L’exposition, très dense et donnant à voir un grand nombre des œuvres de l’artiste, est organisée de manière chronologique, choix qui semble particulièrement judicieux quand on sait à quel point le travail de Panneau a toujours été le miroir de sa vie. Elle a également la sagesse de ne pas trop s’attarder sur ses œuvres de jeunesse, sans grand intérêt et trop écrasées par l’influence du surréalisme. Ainsi de I079, l’une de ses premières peintures, qui aurait aussi bien pu s’intituler « Beau comme la rencontre fortuite sur une table de dissection d'un gant et d'un parapluie. »
Plus intéressants sont les tableaux qu’il réalisera lors de son arrivée à Paris et de sa rencontre avec le bouillonnement intellectuel de la capitale. Ainsi de M025, autoportrait qui donne à voir l’image que l’artiste se faisait de lui-même à cette époque : branché, moderne, convaincu d’appartenir à une génération qui va marquer l’histoire de l’art.
C’est également à cette période que Panneau rencontre Bernadette Voirie, jeune photographe et mannequin dont la grande beauté et la sensibilité à fleur de peau séduisent immédiatement l’artiste. Quelle scène émouvante que celle dépeinte dans M054, où Panneau figure sa rencontre avec cette âme hypersensible qui semble partir à la dérive.
Le couple devient rapidement la coqueluche du tout-Paris artistique et Panneau, dont les œuvres commencent à avoir une certaine réputation chez les galeristes d’avant-garde, enchaîne les expositions et commence à se rêver suivi par d’autres artistes, à la tête d’un courant, comme il le représentera de façon aussi drôle que métaphorique dans l’excellent M032.
Tous ces rêves de succès vont être brisés par la mort accidentelle de Bernadette, à seulement trente-et-un ans. Dévasté par le chagrin, l’artiste entre alors dans une période très sombre mais très prolifique, caractérisée par un style d’une rare violence et beaucoup plus figuratif. Comme on peut le voir dans W071, peint quelques jours seulement après le décès de sa compagne, ou encore dans W041, tableau d’une noirceur inouïe qui nous permet de ressentir ce que devait être, à l’époque, le désespoir de Panneau.
Malgré le soutien de ses amis artistes, Panneau s’enfonce dans une spirale dépressive de plus en plus profonde et se met à peindre des scènes où la présence des corps, dans toute leur repoussante matérialité, lui vaudra d’être comparé à Lucian Freud. L’un des thèmes récurrents de cette période, la présence de mains mutilées, atteste du dégoût du peintre pour sa propre création et de son désir d’abandonner. W120 et W214 en constituent de parfaits exemples.

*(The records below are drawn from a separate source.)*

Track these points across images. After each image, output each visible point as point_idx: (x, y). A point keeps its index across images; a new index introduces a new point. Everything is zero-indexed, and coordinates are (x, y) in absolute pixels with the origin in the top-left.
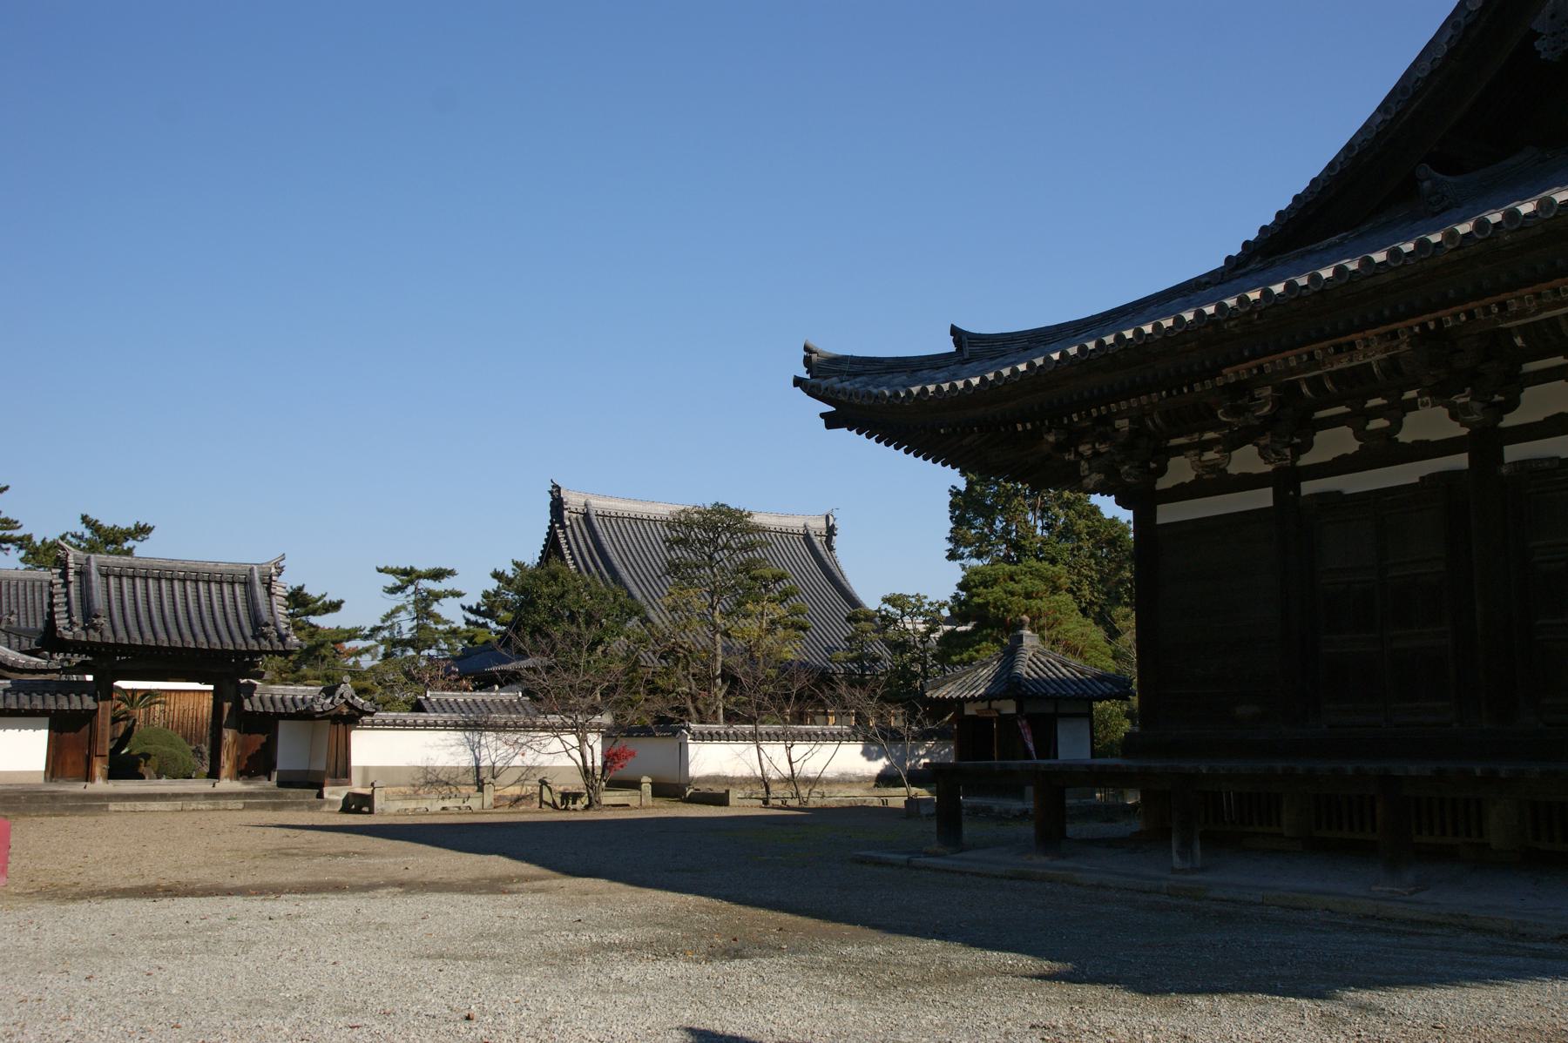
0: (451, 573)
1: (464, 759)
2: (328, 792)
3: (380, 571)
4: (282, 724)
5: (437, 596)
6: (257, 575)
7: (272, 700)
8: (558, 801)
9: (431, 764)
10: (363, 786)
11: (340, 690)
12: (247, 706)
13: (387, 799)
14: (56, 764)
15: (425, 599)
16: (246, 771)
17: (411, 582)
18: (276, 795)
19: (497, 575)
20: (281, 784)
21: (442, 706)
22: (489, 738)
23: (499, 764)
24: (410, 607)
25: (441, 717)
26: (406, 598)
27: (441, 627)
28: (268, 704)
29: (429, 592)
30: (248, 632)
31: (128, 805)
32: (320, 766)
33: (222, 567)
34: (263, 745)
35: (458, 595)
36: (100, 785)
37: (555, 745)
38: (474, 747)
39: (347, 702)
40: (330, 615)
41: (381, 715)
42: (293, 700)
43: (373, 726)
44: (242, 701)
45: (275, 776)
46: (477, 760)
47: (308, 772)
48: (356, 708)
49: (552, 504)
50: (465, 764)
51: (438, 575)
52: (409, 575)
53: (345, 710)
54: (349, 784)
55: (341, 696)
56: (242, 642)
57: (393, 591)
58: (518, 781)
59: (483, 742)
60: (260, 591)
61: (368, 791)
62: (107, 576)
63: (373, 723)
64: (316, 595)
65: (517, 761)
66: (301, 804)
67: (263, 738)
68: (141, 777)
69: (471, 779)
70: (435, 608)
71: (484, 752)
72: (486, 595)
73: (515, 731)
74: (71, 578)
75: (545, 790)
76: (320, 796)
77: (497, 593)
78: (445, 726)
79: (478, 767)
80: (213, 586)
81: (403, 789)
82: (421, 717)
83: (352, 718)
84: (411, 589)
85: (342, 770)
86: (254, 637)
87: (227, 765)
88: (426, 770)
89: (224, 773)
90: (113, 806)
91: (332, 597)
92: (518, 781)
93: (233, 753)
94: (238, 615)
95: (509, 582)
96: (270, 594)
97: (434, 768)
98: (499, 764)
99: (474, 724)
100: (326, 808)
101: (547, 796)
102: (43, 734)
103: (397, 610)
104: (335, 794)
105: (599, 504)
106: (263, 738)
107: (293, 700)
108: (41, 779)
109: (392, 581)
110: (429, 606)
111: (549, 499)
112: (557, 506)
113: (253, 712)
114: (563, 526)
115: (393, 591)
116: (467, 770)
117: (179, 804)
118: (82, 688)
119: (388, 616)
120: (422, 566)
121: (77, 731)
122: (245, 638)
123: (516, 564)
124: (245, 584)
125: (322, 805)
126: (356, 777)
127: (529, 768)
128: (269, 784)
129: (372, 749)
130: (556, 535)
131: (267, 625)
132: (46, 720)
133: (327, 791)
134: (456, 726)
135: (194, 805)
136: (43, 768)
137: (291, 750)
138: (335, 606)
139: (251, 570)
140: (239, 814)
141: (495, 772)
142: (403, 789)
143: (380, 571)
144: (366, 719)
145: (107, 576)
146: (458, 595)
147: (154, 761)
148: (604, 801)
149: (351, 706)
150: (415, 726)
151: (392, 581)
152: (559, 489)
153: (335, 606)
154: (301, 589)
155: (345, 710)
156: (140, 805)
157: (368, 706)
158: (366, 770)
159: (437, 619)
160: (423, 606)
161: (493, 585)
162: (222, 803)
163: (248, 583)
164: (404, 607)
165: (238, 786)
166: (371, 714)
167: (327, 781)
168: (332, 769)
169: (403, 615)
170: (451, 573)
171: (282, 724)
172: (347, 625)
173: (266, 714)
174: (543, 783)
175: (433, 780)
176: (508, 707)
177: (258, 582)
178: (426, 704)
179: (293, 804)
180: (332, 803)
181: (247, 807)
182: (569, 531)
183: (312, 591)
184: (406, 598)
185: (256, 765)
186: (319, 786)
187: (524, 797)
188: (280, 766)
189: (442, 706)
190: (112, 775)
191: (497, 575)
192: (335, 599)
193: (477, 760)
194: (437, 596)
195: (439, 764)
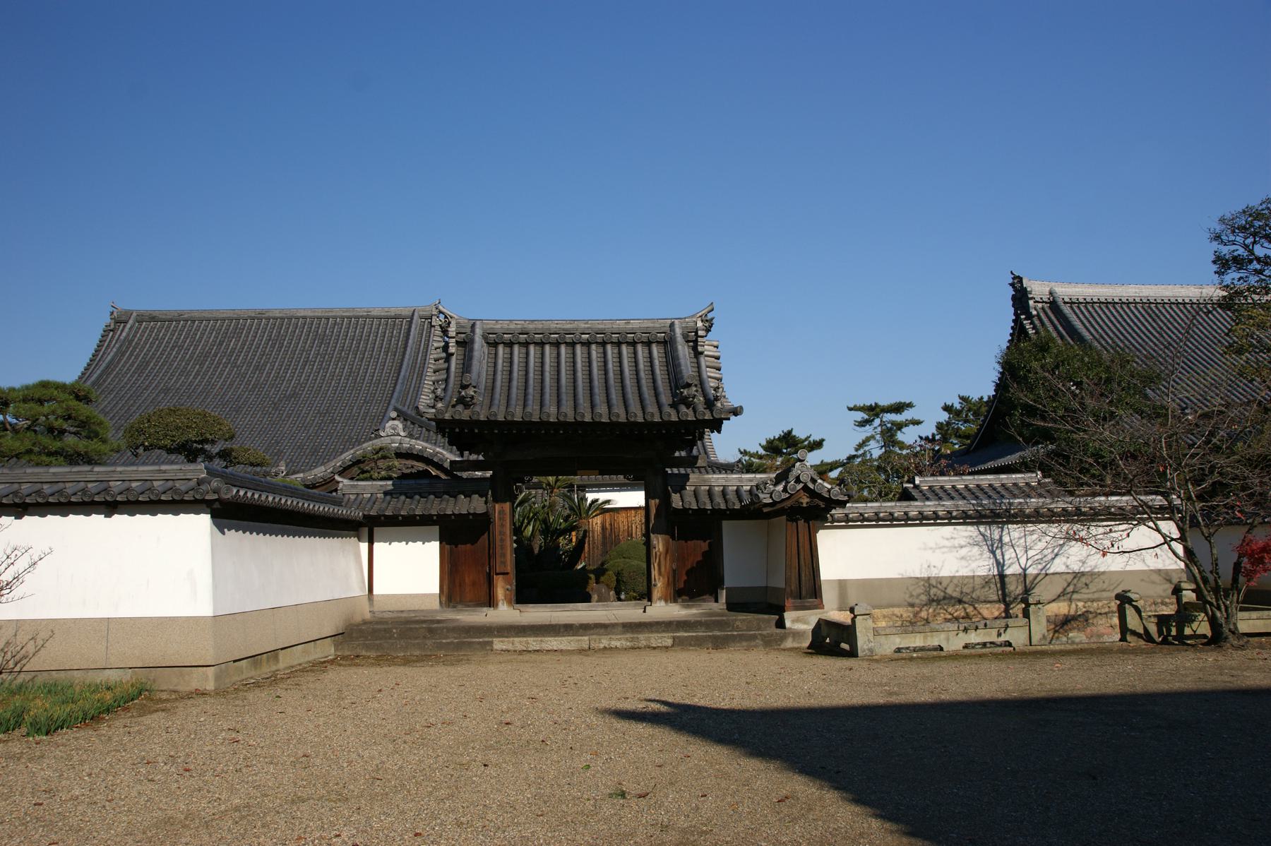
0: (910, 405)
1: (982, 566)
2: (791, 618)
3: (850, 409)
4: (726, 525)
5: (900, 426)
6: (678, 331)
7: (710, 493)
8: (1153, 629)
9: (934, 573)
10: (841, 609)
11: (795, 472)
12: (676, 501)
13: (876, 632)
14: (460, 581)
15: (890, 430)
16: (684, 591)
17: (877, 415)
18: (720, 625)
19: (947, 408)
20: (732, 606)
21: (936, 494)
22: (1014, 532)
23: (1032, 571)
24: (878, 437)
25: (930, 506)
26: (873, 429)
27: (904, 452)
28: (704, 498)
29: (893, 423)
30: (666, 398)
31: (519, 643)
32: (779, 582)
33: (635, 325)
34: (704, 554)
35: (917, 423)
36: (504, 612)
37: (1143, 535)
38: (994, 547)
39: (805, 488)
40: (815, 452)
41: (853, 508)
42: (738, 492)
43: (848, 523)
44: (670, 496)
45: (723, 595)
46: (1000, 565)
47: (766, 589)
48: (820, 496)
49: (1014, 298)
50: (982, 572)
51: (899, 408)
52: (874, 411)
53: (805, 500)
54: (820, 606)
55: (798, 480)
56: (656, 409)
57: (862, 424)
58: (1062, 595)
59: (1006, 539)
60: (683, 351)
61: (843, 617)
62: (494, 345)
63: (847, 519)
64: (803, 437)
65: (1058, 566)
66: (754, 637)
67: (704, 546)
68: (587, 599)
69: (993, 594)
70: (900, 436)
71: (1009, 554)
72: (940, 426)
73: (1050, 522)
74: (452, 350)
75: (1130, 612)
76: (781, 624)
77: (948, 423)
78: (950, 519)
79: (1002, 576)
80: (624, 347)
81: (897, 611)
82: (914, 508)
83: (816, 511)
84: (877, 422)
85: (808, 587)
86: (674, 406)
87: (659, 585)
88: (928, 582)
89: (656, 593)
90: (499, 644)
91: (816, 437)
92: (1062, 595)
93: (667, 565)
94: (654, 381)
95: (957, 413)
96: (698, 354)
97: (939, 580)
98: (1032, 571)
99: (990, 515)
100: (789, 643)
101: (1133, 621)
102: (434, 548)
103: (867, 440)
104: (801, 622)
105: (1066, 291)
106: (704, 546)
107: (738, 492)
108: (435, 605)
109: (860, 416)
110: (893, 435)
111: (1011, 292)
112: (1021, 297)
113: (685, 510)
114: (1029, 317)
115: (862, 424)
116: (987, 581)
117: (584, 641)
118: (474, 488)
119: (860, 446)
120: (884, 402)
121: (474, 542)
122: (660, 406)
123: (962, 398)
124: (664, 343)
125: (783, 638)
126: (829, 596)
127: (1077, 575)
128: (716, 607)
129: (850, 556)
130: (1022, 324)
131: (688, 386)
132: (437, 528)
133: (789, 617)
134: (965, 519)
135: (605, 642)
136: (437, 590)
137: (741, 560)
138: (818, 445)
139: (672, 325)
140: (663, 657)
141: (1028, 584)
142: (897, 611)
143: (850, 409)
144: (838, 512)
145: (494, 345)
146: (917, 423)
147: (610, 576)
148: (1243, 627)
149: (812, 494)
150: (906, 521)
151: (860, 416)
152: (1020, 279)
153: (818, 445)
154: (790, 432)
155: (805, 500)
156: (533, 643)
157: (837, 493)
158: (842, 585)
159: (902, 445)
160: (889, 435)
161: (944, 417)
162: (643, 638)
163: (668, 343)
164: (873, 437)
165: (675, 611)
166: (842, 504)
167: (789, 603)
168: (794, 586)
169: (872, 444)
170: (910, 405)
171: (726, 525)
172: (829, 460)
173: (701, 512)
174: (1124, 599)
175: (937, 599)
176: (1027, 491)
177: (679, 338)
178: (915, 493)
179: (741, 638)
180: (797, 635)
181: (679, 643)
182: (1037, 322)
183: (800, 433)
184: (873, 429)
185: (697, 582)
186: (779, 610)
187: (1074, 618)
188: (728, 582)
189: (936, 494)
190: (523, 596)
191: (947, 408)
192: (818, 439)
193: (1000, 565)
194: (900, 426)
195: (946, 572)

Tous ceux qui ont fréquenté Panneau à cette époque le disent : si la politique ne l’avait pas sauvé, il aurait probablement mis fin à ses jours. Panneau, prenant conscience par diverses lectures de la catastrophe environnementale en cours, va en effet peu à peu trouver dans l’engagement écologiste une raison de vivre. Son goût pour les scènes brutales va cesser de se porter sur des corps mutilés et plutôt représenter la violence que les hommes infligent aux écosystèmes. Au cours des années qui suivent, son œuvre va se faire de plus en plus politique, comme le montre très bien le passage de W072 à W169.
Débute ainsi la dernière période de la vie de Panneau, dite période « rouge », durant laquelle l’artiste se fera le héraut de toutes les causes. Le combat contre les énergies fossiles (P226), la volonté de se défaire de l’aliénation capitaliste (P165) sont pour Panneau autant d’aspects d’une même aspiration à la libération collective.
Il y aurait bien davantage à dire d’un artiste au répertoire aussi vaste, dont les œuvres vont de l’érotique (M152) à l’iconographie religieuse (E011), mais nous ne voudrions pas priver le lecteur du plaisir de découvrir toutes les surprises qu’offre l’exposition.
Contentons-nous donc de vous souhaiter une bonne visite et de saluer la mémoire d’un artiste si influent, au trait si immédiatement reconnaissable, qu’il n’est pas rare d’entendre dans la rue un petit enfant, à la vue d’une ses œuvres, s’exclamer « regardez papa maman, le Panneau ! »
Notez bien qu'on ne dit pas "je suis tombé dans le panneau" mais plutôt, "j'admire une oeuvre d'avant-garde".
Je dois avouer que ses compositions musicales, à travers l'œuvre M83 (que tu as bien fait d'oublier de mentionner), m'ont plus refroidi qu'autre chose (et surtout fait mal aux oreilles). Mais je dois avouer que ton article m'a donné envie de redonner une chance à cet artiste néanmoins.